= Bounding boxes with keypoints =
::::::::
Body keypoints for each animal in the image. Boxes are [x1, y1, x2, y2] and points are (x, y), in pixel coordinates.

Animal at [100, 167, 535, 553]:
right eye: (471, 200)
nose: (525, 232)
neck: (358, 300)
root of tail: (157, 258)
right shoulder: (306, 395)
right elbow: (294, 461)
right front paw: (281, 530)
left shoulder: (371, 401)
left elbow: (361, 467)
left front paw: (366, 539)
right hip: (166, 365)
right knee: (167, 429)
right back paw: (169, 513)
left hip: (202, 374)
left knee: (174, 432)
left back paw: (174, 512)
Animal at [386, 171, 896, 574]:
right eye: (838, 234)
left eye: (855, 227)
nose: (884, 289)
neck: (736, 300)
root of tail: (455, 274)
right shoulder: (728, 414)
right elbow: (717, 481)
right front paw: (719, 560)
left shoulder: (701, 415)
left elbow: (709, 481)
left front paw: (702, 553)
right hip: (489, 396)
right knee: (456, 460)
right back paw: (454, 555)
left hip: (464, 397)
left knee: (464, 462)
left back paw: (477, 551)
::::::::
= YOUR ASSIGNMENT =
Copy each line above that contains the string "shoulder".

= ANSWER TO THIS TASK =
right shoulder: (306, 395)
left shoulder: (371, 401)
right shoulder: (728, 414)
left shoulder: (701, 415)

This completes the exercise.